From any command line shell available (a local computer, a mobile device, etc) these two commands need to be launched (only the first one is really mandatory, the second one is useful to improve performances):

curl <your_cloudflare_subdomain>/api/pull -d '{ "name": "gemma:2b" }'

This call instructs Ollama to download the Gemma 2B model via the pull API endpoint.

curl <your_cloudflare_subdomain>/api/generate -d '{"model": "gemma:2b", "keep_alive": -1}'

This call instructs Ollama to keep the gemma:2b model loaded in memory, instead of discarding it after 5 minutes of non usage (the default behaviour).

Ask question to Gemma 2B

It’s time to ask the first question to Gemma:

curl <your_cloudflare_subdomain>/api/generate -d '{"model": "gemma:2b", "stream":false, "prompt": "Create a 10 line poem about love, with rhyming couplets"}'

generate API endpoint generates a response for a given prompt with a provided model.
"stream":false waits for the model to elaborate the answer and returns it all at once, instead of a stream of tokens.

To generate the reply, Gemma took approx 60 to 90 seconds.

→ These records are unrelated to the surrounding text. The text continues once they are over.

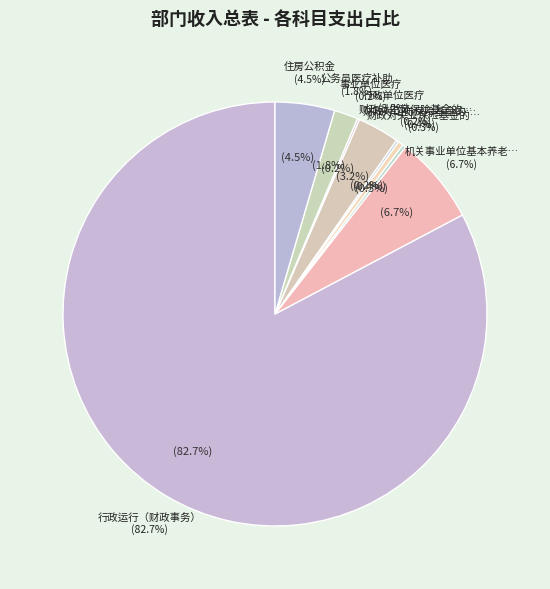

Which slice is the largest?

行政运行（财政事务）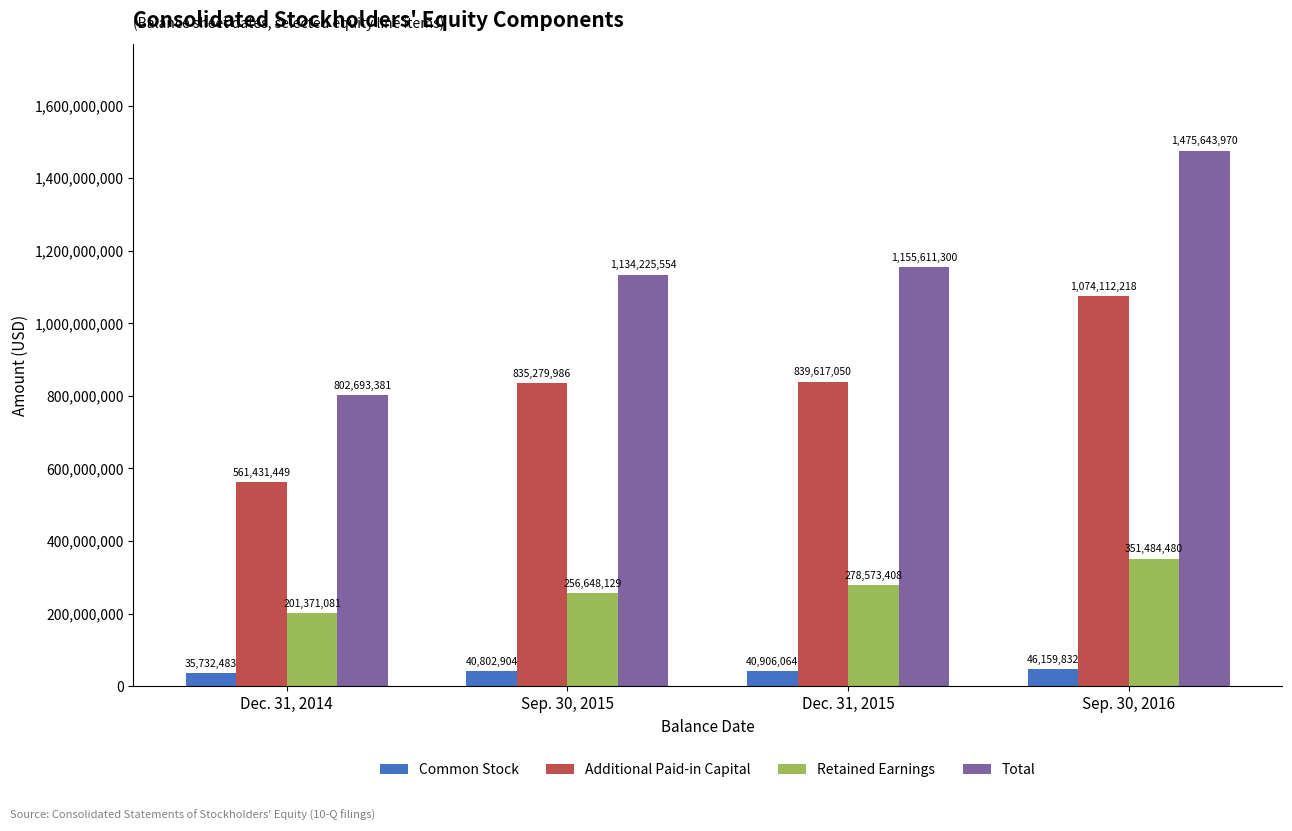

What are all the series names shown in the legend?

Common Stock, Additional Paid-in Capital, Retained Earnings, Total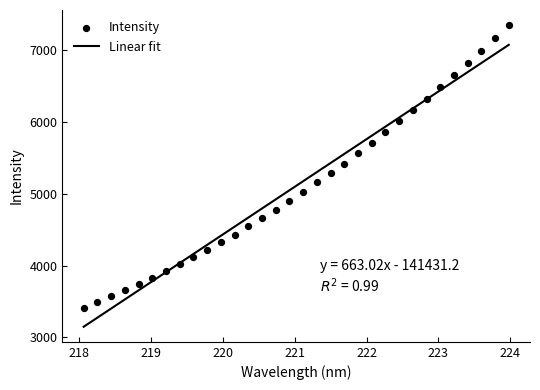

Which series contains the highest Y value?

Intensity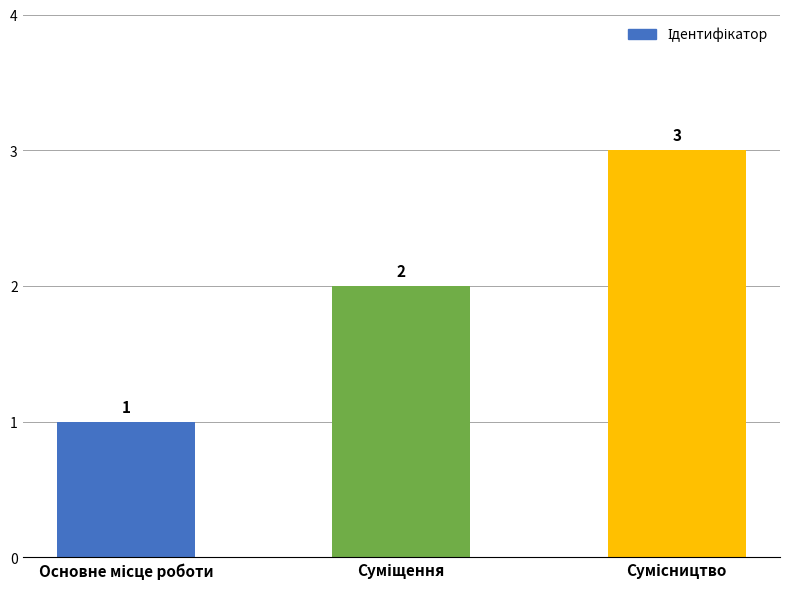

What is the minimum value shown in the chart?

1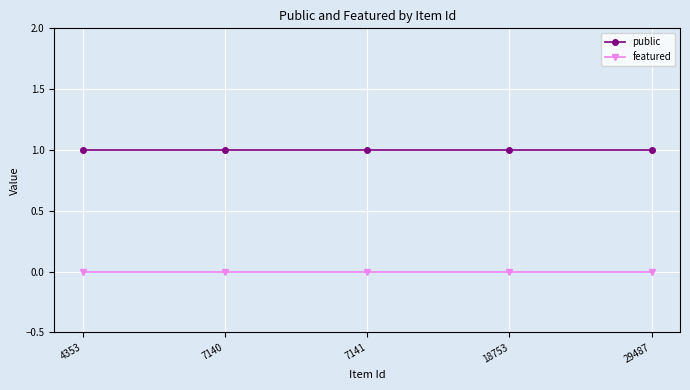

Rank the series at 29487 from lowest to highest value.

featured, public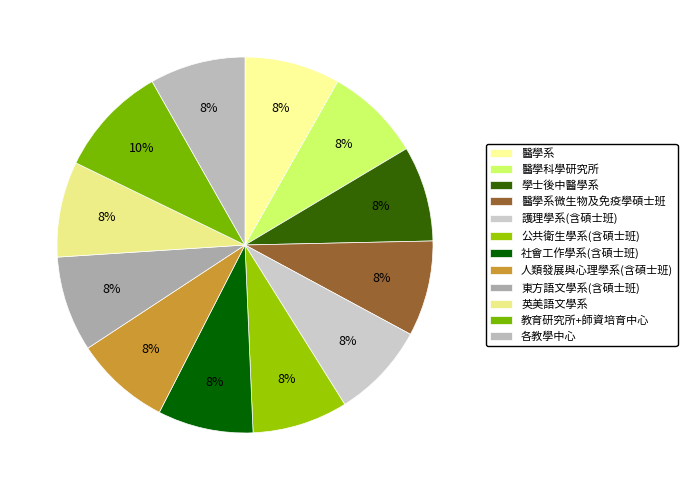

Does 東方語文學系(含碩士班) account for over 50% of the chart?

No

Not the quickest in the world, but all CPU powered! ;)

The model’s reply is in the json message payload. To focus on it, and filter all the rest out, pipe the previous command to jq:

curl <your_cloudflare_subdomain>/api/generate -d '{"model": "gemma:2b", "stream":false, "prompt": "Create a 10 line poem about love, with rhyming couplets"}' | jq ".response"

Does it works forever?

Well, no. Google Colab FAQ says the free notebook can run for at most 12 hours.
But no fear, once the notebook has been shut down, it’s just a matter to launch another “Run all“, wait to the new Cloudflare random subdomain, and restart the fun.